Label: Blossoming Noise

Review date: Jul. 12, 2006


Sudden Infant, the umbrella name under which Joke Lanz has done a considerable amount of his work, is slightly less clear-cut than his contemporaries in the Schimpfluch Gruppe. While Joke has very plainly stated an interest in returning to some type of central primitive state, he manages to leave himself quite a bit of leeway compared to his more rigidly-conceptual counterparts. The Viennese Aktionist-inspired theatrics of his peer Rudolf E.ber (both halves of Runzelstirn and Gurgelstock) come across with an extreme precision, giving a sense of psychological dynamism in a format similar to a radioplay. Dave Phillips deals very heavily with the polemical status of noise-making, chosing to incoporate a propagandistic film about the meat industry and social control in the past few years. Sudden Infant, however, is slightly less calculated, perhaps for the better.

Inspired by the birth of his son, strangely enough, Joke possesed by a skewed and tortured take on infantalism, as partially exemplified on Radiorgasm, the first LP released under the Sudden Infant moniker in 1991, now newly reissued.
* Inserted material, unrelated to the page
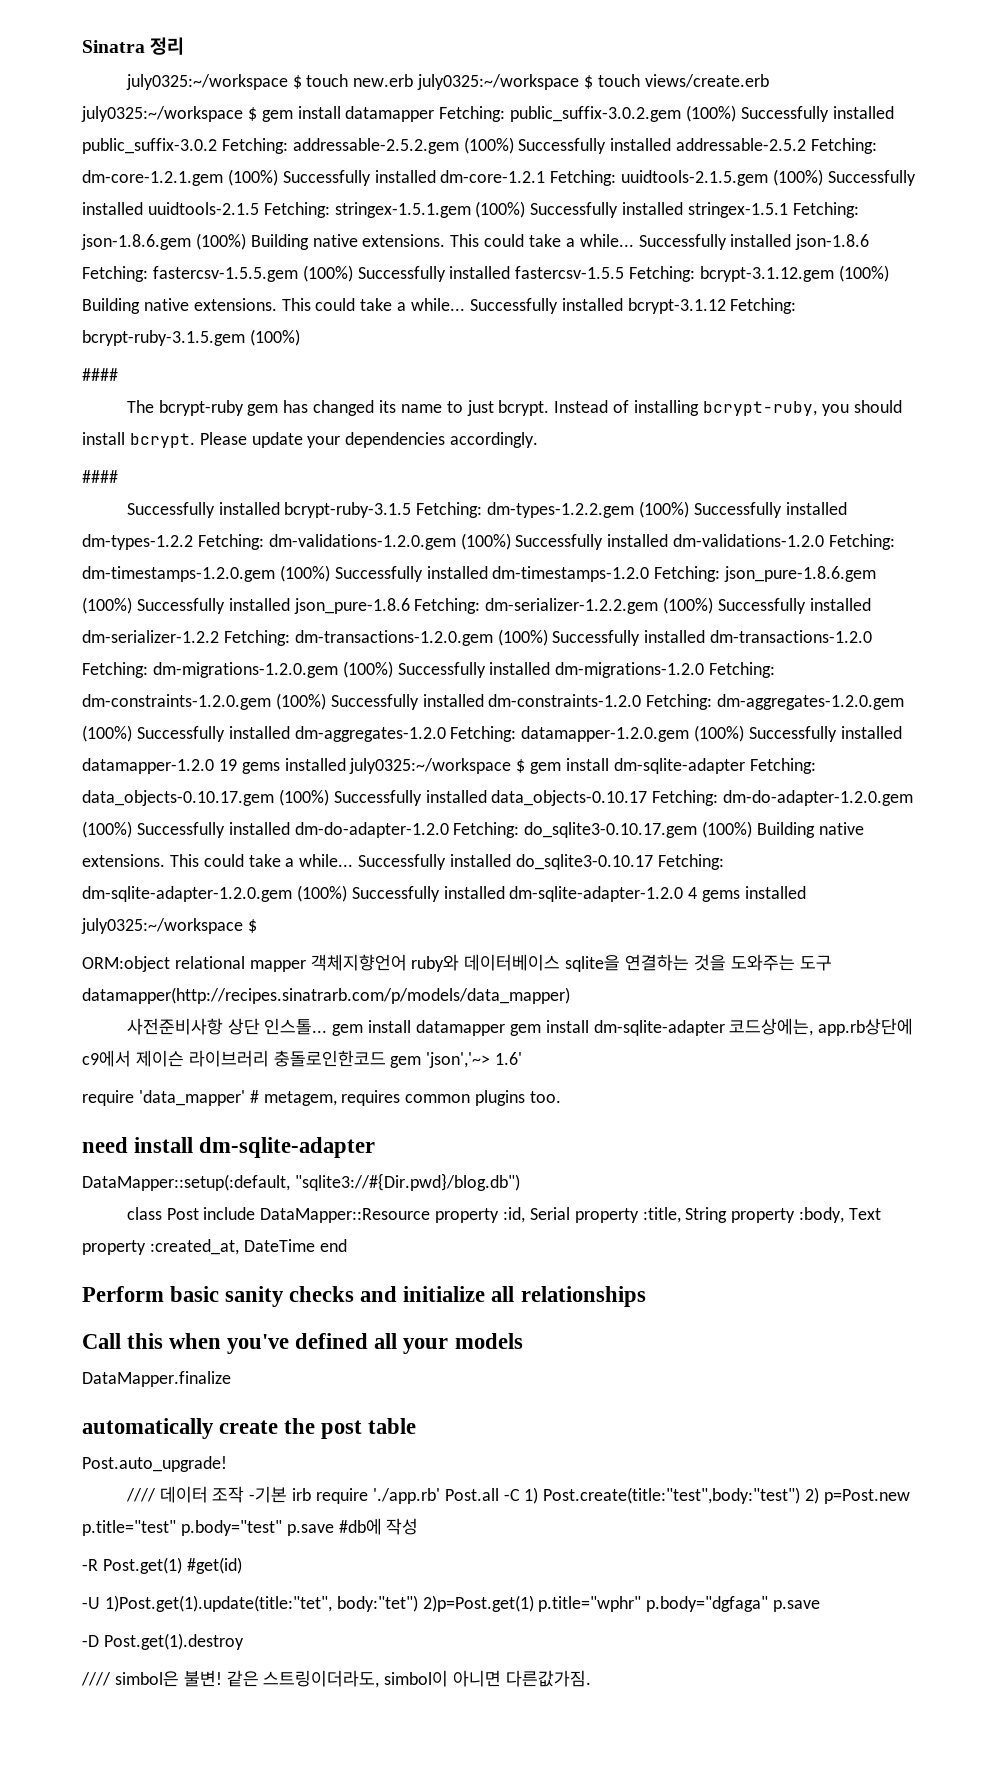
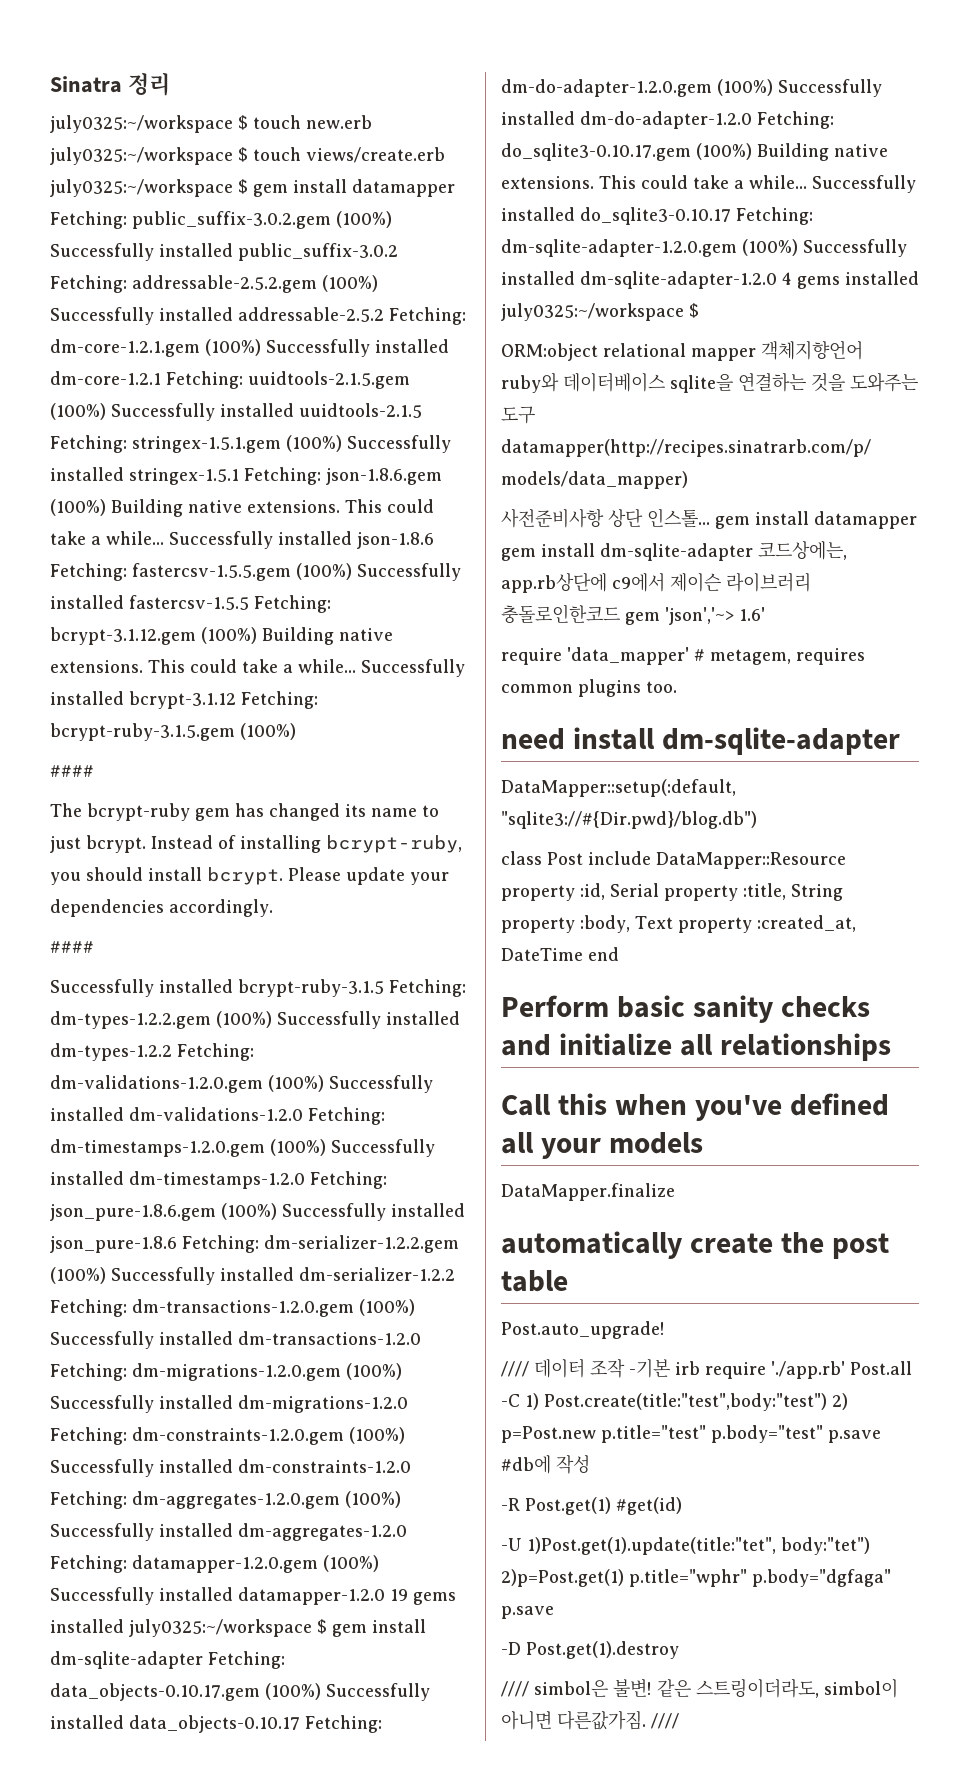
(592, 1678) none -> [651,1713,679,1729] ////

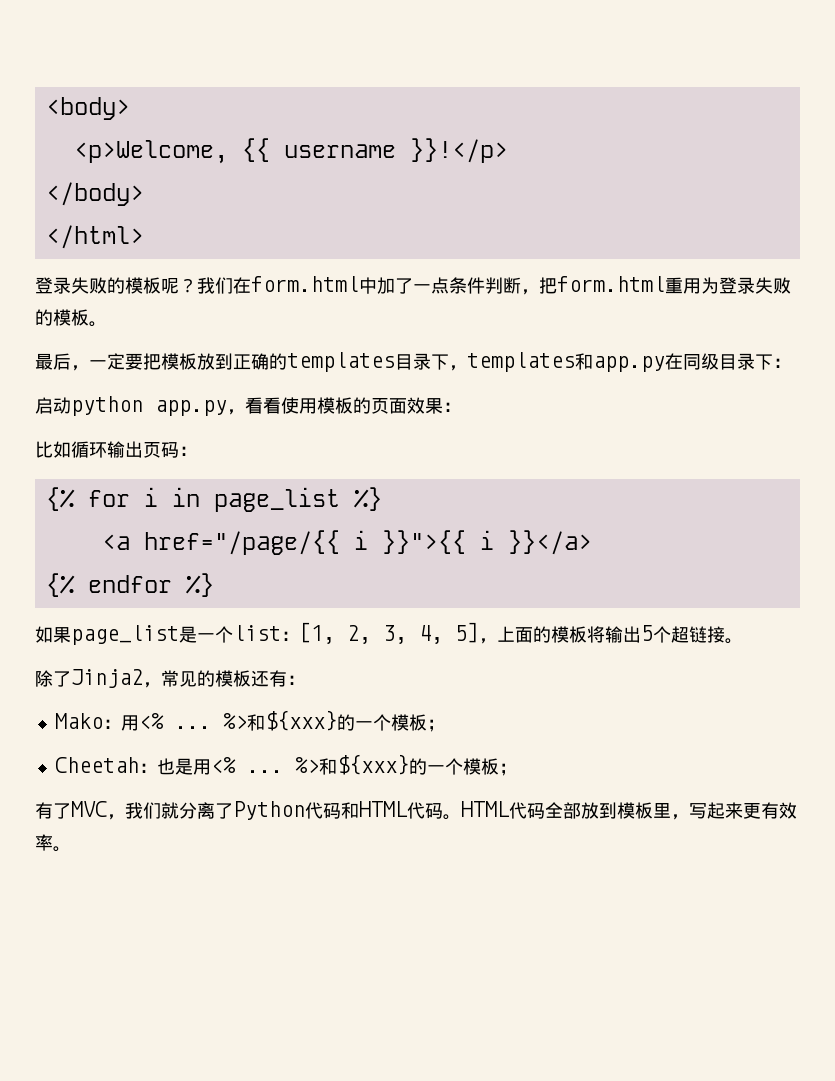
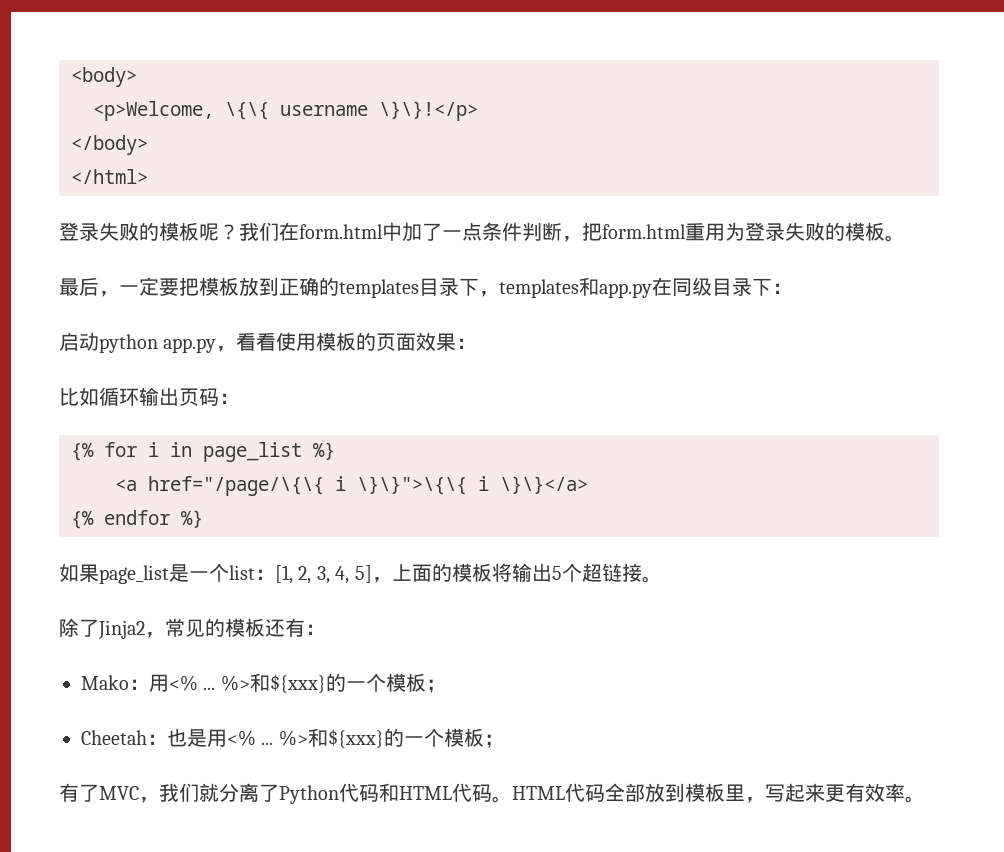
[241,138,508,163] {{ username }}!</p> -> [225,101,478,121] \{\{ username \}\}!</p>
[143,530,592,555] href="/page/{{ i }}">{{ i }}</a> -> [148,476,588,496] href="/page/\{\{ i \}\}">\{\{ i \}\}</a>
Like his Schimpfluch counterparts, there is an emphasis here on physical gesture. Sounds are pushed, punched and squished underfoot. Rather than focusing on the more frequently-exploited ominous and overtly antagonistic qualities of extreme noise, Radiorgasm is distinctly non-mysterious and non-sinister. It still has blood and urine, fractured by slaphappy and ecstatic cut-ups, yet here, the end result is more absurdist than agonized. It is a 40-minute temper tantrum, with Lanz conveniently ignoring the fact that even babies are quiet sometimes.

The re-release is partially striking as a historical document; presumably, like his son, now already 15 years old. While the culture surrounding noise has become more accepting, resulting in festivals, tours, and, of course, reissues, the music itself has become the territory of small and subtle changes, rather than transgressive blasts of dissent. Radiorgasm is notable for its nuance and personality, more than any sort of radicalism or formal deconstruction. The Schimpfluch Gruppe have been extremely expansive in terms of how multiple aspects of the human psyche can be incorporated into the category of noise music; and in this line of thought, Radiorgasm manages to navigate the gross, the playful and the malevolent with a unique candor.